TEXT SECTION -
# best medium for ebb and flow



## mobby420 (Dec 23, 2007)

i would like to have the table divided into 4 parts...... and be able to move the plants around fairly easily, i was thinking rockwool, but what are my other options? and how would i set it up? using hydroton under it? hydroton floats...


----------



## chewy*barber (Dec 23, 2007)

If you want to move your plants easily then I think rock wool is your best option.

There really is no need to have hydroton in the ebb/flow if you are using rock wool for the entire grow. In fact, I wouldn't want my roots to grow from the rock wool into the hydroton if I planed on moving them around in the tray.

I use a DIY ebb/flow that uses hydroton. But, I use individual containers. 

If your not using individual containers and you want to move the plants around, then I think the rock wool is the way to go.


----------



## mobby420 (Dec 23, 2007)

i would like to try using a coco or coir based media....... i could buy little pots, but how does it work? do i get net pots or regular plastic ones with the holes on the bottom ? i would ideally like to keep each plant in its own self contained container... what kind of coco medium? what kind of pots etc? do i mix the coco with anything ?


----------



## FilthyFletch (Dec 23, 2007)

I advise not to use the coco medium as its messier and not so great. In ebb and flow tables I use 6 inch square pots with the holes in the bottom then 4x4 inch rockwool cubes in the pot and also hydroton packed in around the cube.I dont like to mve my plants much so I sometime also add rockwool slabs under each row of pots so the roots can grow from the pott into the rockwool slab and get a good hold.I then like to add a small layer of hydrotn pebbles to the table to help keep the roots out of the hid lights.You can skip the rockwool slabs and hydroton in the table though if your needing to move plants so much for some reason.Remember each strain has different needs so try to keep similar strain in each table using the same res as nute amounts will vary per strain as you will find or may have already.


----------



## email468 (Dec 23, 2007)

i use 6" net pots lined with coco-tech liners. i fill them up with hydroton and use halved rapid rooter plugs to hold the germinated seed in place. I wouldn't even attempt to move them after a month of growth though - the roots get entangled in the reservoir. the root pic is about a month old plant.


----------



## infamouse21 (Dec 23, 2007)

where is the rest of the plant in the pic? lol


----------



## email468 (Dec 23, 2007)

infamouse21 said:


> where is the rest of the plant in the pic? lol


here ya go


----------



## UserFriendly (Dec 23, 2007)

net pots filled with hydroton is all you will ever need. it's easy, clean, low maintenance, and reusable; it's perfect.


----------



## FilthyFletch (Dec 23, 2007)

Issue with netpots in a flood table is the roots get exsposed to lights unless you fill table with hydroton or use plant cover to cover the table


----------



## UserFriendly (Dec 23, 2007)

DATA ROWS -
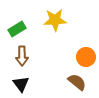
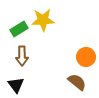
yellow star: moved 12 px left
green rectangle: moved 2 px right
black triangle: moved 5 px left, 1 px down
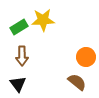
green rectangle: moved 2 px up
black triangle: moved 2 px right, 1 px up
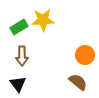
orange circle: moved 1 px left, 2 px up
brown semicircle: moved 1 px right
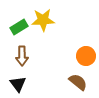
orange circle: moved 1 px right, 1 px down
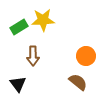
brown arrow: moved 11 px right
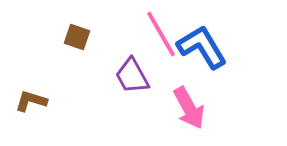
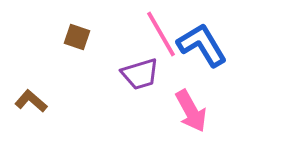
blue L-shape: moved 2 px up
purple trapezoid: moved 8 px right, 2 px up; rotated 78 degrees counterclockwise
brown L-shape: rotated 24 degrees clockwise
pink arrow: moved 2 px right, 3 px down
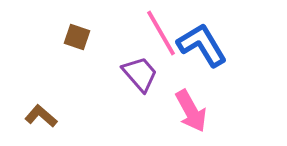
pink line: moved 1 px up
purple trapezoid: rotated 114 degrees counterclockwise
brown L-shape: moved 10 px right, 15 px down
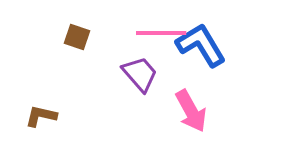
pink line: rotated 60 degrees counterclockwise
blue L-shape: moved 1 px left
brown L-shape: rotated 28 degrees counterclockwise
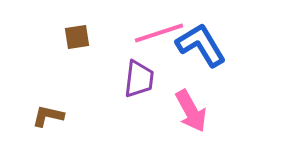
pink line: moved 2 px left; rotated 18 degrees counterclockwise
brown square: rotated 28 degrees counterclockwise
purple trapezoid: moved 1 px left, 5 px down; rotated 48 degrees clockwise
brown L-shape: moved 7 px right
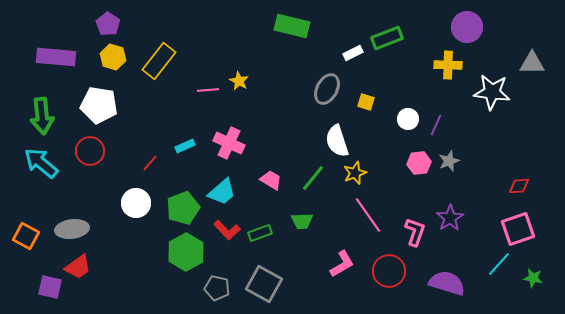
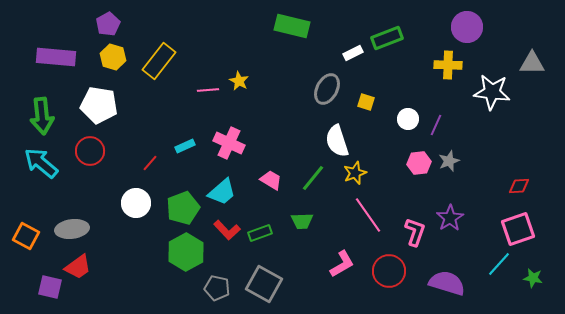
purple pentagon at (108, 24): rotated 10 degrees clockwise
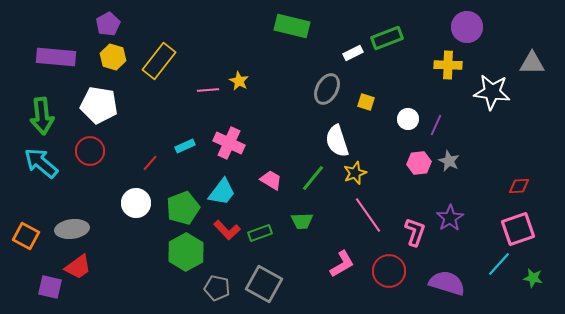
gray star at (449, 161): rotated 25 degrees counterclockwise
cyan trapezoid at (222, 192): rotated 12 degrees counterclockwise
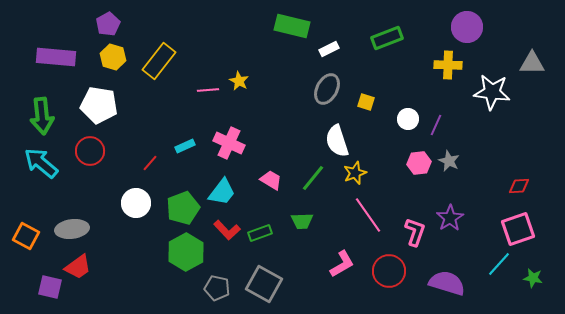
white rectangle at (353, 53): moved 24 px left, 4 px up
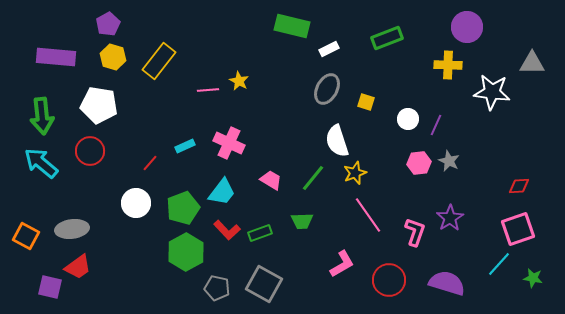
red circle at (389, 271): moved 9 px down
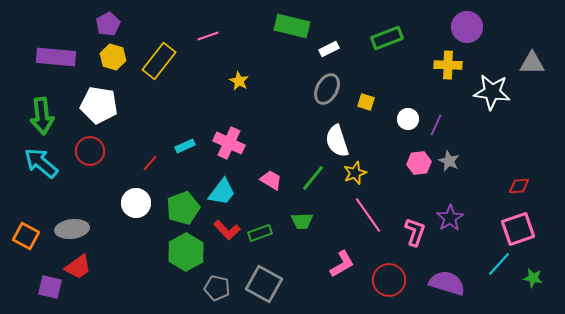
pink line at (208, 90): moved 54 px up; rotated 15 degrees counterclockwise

WORK TO COMPLETE -
• 1. Answer these from the ebb and flow thread:
(a) What size and shape of pots does FilthyFletch use in ebb and flow tables?
(b) What does email468 line the net pots with?
(c) What does UserFriendly say is all you will ever need?
• 2. Reproduce the part of the ebb and flow thread that opens with the words "## chewy*barber (Dec" and closes with "use individual containers.".
The records are separate material from the ebb and flow thread.

TASK ANSWERS -
• 1.
(a) 6 inch square pots with holes in the bottom
(b) Coco-tech liners
(c) Net pots filled with hydroton

• 2.
## chewy*barber (Dec 23, 2007)

If you want to move your plants easily then I think rock wool is your best option.

There really is no need to have hydroton in the ebb/flow if you are using rock wool for the entire grow. In fact, I wouldn't want my roots to grow from the rock wool into the hydroton if I planed on moving them around in the tray.

I use a DIY ebb/flow that uses hydroton. But, I use individual containers.